>>>
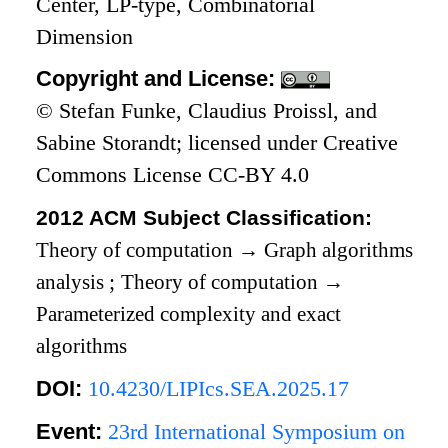
Center, LP-type, Combinatorial
Dimension
Copyright and License:
© Stefan Funke, Claudius Proissl, and
Sabine Storandt; licensed under Creative
Commons License CC-BY 4.0
2012 ACM Subject Classification:
Theory of computation
→
Graph algorithms
analysis
;
Theory of computation
→
Parameterized complexity and exact
algorithms
DOI:
10.4230/LIPIcs.SEA.2025.17
Event:
23rd International Symposium on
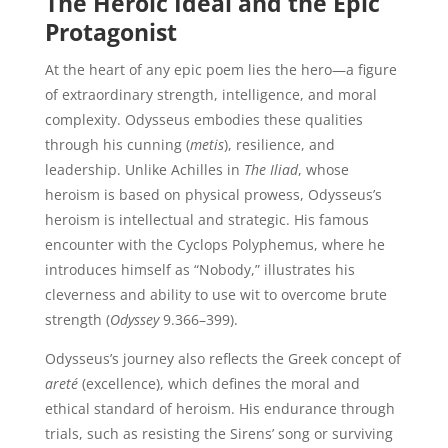
The Heroic Ideal and the Epic
Protagonist
At the heart of any epic poem lies the hero—a figure
of extraordinary strength, intelligence, and moral
complexity. Odysseus embodies these qualities
through his cunning (
metis
), resilience, and
leadership. Unlike Achilles in
The Iliad
, whose
heroism is based on physical prowess, Odysseus’s
heroism is intellectual and strategic. His famous
encounter with the Cyclops Polyphemus, where he
introduces himself as “Nobody,” illustrates his
cleverness and ability to use wit to overcome brute
strength (
Odyssey
9.366–399).
Odysseus’s journey also reflects the Greek concept of
areté
(excellence), which defines the moral and
ethical standard of heroism. His endurance through
trials, such as resisting the Sirens’ song or surviving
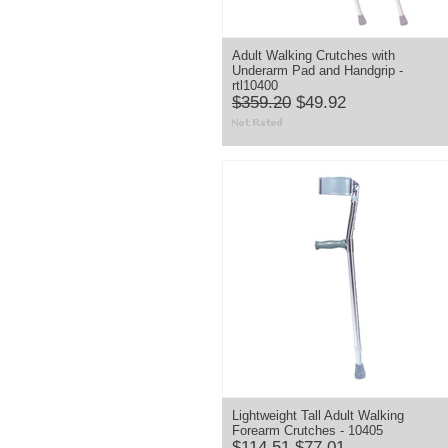
Adult Walking Crutches with
Underarm Pad and Handgrip -
rtl10400
$359.20
$49.92
Lightweight Tall Adult Walking
Forearm Crutches - 10405
$114.51
$77.01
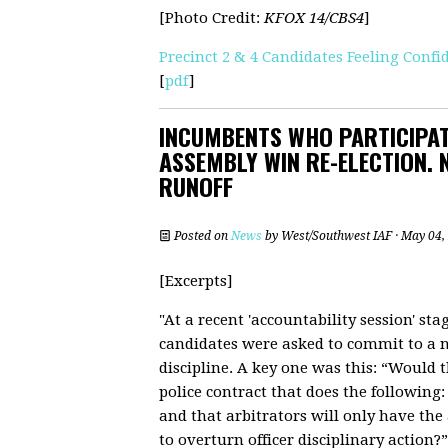
[Photo Credit:
KFOX 14/CBS4
]
Precinct 2 & 4 Candidates Feeling Con
[
pdf
]
INCUMBENTS WHO PARTICIPAT
ASSEMBLY WIN RE-ELECTION.
RUNOFF
Posted on
News
by
West/Southwest IAF
· May 04,
[Excerpts]
"At a recent 'accountability session' sta
candidates were asked to commit to a n
discipline. A key one was this: “Would 
police contract that does the following:
and that arbitrators will only have the a
to overturn officer disciplinary action?”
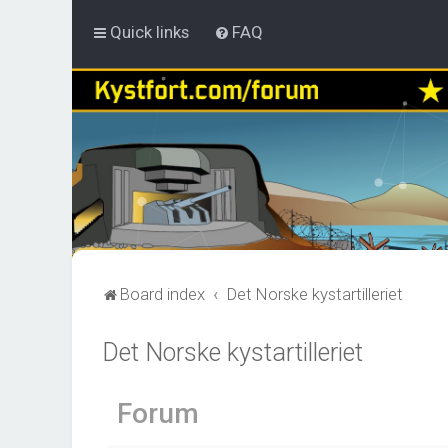
Quick links
FAQ
Board index
Det Norske kystartilleriet
Det Norske kystartilleriet
Forum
<<<
**To do:**
The answer is the lines above, word for word, from the first one through the one containing "9.366–399)."; it includes no pictures.

**Solution to this exercise:**
Center, LP-type, Combinatorial
Dimension
Copyright and License:
© Stefan Funke, Claudius Proissl, and
Sabine Storandt; licensed under Creative
Commons License CC-BY 4.0
2012 ACM Subject Classification:
Theory of computation
→
Graph algorithms
analysis
;
Theory of computation
→
Parameterized complexity and exact
algorithms
DOI:
10.4230/LIPIcs.SEA.2025.17
Event:
23rd International Symposium on
The Heroic Ideal and the Epic
Protagonist
At the heart of any epic poem lies the hero—a figure
of extraordinary strength, intelligence, and moral
complexity. Odysseus embodies these qualities
through his cunning (
metis
), resilience, and
leadership. Unlike Achilles in
The Iliad
, whose
heroism is based on physical prowess, Odysseus’s
heroism is intellectual and strategic. His famous
encounter with the Cyclops Polyphemus, where he
introduces himself as “Nobody,” illustrates his
cleverness and ability to use wit to overcome brute
strength (
Odyssey
9.366–399).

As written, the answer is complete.